A section of teachers and student outfits have come out against the handbook on sex education prepared for children studying in ninth and eleventh standards, alleging the content it discussed bordered on pornography.
Education Minister M A Baby said that necessary changes would be made in the curriculum to suit the value system in Kerala. Sources in the minister's office told PTI that the state would take up the programme only after a detailed consideration by the Curriculum Steering Committee.
The handbook, aimed at imparting knowledge about sex and adolescence, is being implemented at the national level by NCERT. The UNICEF programme for Third World countries is against the backdrop of the spread of AIDS, which has given a new sense of urgency to sex education.
In Kerala, the State Council for Educational Research and Training is entrusted with the implementation of the programme. A section of teachers, who had already been trained at the SCERT, had reportedly expressed their unwillingness to teach the subject in the prescribed mode.
The handbook has three parts including sex and adolescence, HIV and human skills. The HIV part, it is alleged, breaks down pre-existing notions of modesty and encourage acceptance of practices like premarital sex.
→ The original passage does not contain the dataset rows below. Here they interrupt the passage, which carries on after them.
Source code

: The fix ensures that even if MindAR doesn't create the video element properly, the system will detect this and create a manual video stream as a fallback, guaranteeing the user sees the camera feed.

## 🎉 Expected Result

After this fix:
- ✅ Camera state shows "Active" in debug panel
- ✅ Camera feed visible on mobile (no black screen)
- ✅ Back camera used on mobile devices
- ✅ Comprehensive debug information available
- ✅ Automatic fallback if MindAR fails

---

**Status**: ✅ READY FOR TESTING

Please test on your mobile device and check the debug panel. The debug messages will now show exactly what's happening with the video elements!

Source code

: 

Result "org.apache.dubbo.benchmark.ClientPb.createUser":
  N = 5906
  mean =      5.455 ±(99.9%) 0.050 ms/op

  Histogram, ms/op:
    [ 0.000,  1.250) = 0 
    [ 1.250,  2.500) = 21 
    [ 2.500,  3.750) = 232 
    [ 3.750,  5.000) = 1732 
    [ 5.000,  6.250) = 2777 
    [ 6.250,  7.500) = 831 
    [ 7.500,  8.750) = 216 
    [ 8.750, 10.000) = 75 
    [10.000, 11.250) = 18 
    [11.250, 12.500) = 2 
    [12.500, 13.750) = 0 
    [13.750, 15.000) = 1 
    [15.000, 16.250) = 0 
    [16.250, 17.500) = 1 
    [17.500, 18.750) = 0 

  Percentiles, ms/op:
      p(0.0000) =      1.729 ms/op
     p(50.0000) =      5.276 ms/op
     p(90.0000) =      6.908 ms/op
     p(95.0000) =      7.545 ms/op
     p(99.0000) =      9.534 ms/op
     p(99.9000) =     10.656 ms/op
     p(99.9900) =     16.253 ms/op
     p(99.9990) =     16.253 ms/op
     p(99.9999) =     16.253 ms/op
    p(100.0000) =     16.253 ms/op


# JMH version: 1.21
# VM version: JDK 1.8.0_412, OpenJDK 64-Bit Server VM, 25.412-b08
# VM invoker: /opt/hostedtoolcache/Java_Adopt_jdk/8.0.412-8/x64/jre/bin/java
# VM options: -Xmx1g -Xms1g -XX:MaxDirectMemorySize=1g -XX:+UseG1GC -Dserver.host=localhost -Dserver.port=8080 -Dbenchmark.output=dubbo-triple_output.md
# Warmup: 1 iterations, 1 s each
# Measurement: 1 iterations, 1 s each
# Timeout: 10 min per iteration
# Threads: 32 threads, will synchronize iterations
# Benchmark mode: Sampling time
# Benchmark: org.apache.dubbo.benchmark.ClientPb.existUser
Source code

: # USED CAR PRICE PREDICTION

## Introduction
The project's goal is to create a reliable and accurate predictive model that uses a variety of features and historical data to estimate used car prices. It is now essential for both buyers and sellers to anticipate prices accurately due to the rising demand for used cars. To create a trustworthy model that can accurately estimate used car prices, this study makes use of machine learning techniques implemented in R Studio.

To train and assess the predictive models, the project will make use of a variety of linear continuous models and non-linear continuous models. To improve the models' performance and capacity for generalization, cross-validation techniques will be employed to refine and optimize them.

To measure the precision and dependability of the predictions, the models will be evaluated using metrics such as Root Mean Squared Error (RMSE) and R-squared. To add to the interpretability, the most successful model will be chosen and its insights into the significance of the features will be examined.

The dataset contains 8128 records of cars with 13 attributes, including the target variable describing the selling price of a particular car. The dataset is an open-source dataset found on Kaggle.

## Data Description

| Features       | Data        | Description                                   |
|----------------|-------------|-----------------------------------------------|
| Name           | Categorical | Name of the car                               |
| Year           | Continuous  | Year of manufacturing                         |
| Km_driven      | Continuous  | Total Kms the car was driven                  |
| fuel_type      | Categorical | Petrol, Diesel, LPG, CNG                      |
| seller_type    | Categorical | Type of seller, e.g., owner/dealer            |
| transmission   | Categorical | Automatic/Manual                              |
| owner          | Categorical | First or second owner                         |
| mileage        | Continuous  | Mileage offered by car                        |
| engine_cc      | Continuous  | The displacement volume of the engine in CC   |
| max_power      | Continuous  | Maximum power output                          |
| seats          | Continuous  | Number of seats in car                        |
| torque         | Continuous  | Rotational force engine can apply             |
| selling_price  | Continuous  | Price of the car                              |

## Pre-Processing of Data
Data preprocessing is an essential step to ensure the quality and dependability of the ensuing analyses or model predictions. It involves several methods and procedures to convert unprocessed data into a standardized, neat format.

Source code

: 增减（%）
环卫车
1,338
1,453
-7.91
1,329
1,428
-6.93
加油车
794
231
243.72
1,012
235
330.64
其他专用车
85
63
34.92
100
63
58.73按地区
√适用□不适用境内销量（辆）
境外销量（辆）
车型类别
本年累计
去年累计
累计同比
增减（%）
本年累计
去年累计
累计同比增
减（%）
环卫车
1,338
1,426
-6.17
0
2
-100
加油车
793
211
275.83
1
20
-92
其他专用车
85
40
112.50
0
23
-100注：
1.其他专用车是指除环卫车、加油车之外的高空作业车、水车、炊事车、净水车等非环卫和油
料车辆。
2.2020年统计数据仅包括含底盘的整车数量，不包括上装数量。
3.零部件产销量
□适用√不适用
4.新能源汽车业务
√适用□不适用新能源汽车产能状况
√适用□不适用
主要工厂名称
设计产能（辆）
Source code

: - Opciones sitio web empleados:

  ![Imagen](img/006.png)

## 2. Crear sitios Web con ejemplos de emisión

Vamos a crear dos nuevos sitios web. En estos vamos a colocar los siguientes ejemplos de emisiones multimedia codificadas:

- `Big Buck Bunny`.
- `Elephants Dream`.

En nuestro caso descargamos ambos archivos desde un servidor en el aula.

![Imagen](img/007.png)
The syllabus for HIV education lays more focus on use of condoms and 'safe sex' rather than teaching the students about moral values in society. "The handbook is all about sexual perversion. It creates the impression that everything is all right if you use condoms properly," Shajar Khan, secretary of the All India Democratic Students Organisation, the outfit which had strongly come out against the programme, said.
No talks had been held with academicians, teachers or students before SCERT decided to go ahead with the programme, says Khan. "Several emotional questions are left unanswered." The third part of the syllabus, which includes more controversial contents, is about the interaction between parents and children on every aspect of sex.
Teachers are asked to play the role of parents and ask questions on sex to students. Educationists say the syllabus was ill conceived without taking into account the sacred nature of student- teacher relationship in society and their psychology.
They point out that subjects like anatomy of human body, reproductive mechanism and hormonal changes were already being taught at the higher secondary level. Further education on sex, for providing knowledge to adolescents to liberate themselves from socially organised sexual oppression, should be formulated within the framework of rules governing society, they say.
The aim of sex education should be to make adolescents more informed about their personal sexual activity, sexual health and overall healthcare, experts say, while teachers want the syllabus for the same to be prescribed in a different fashion.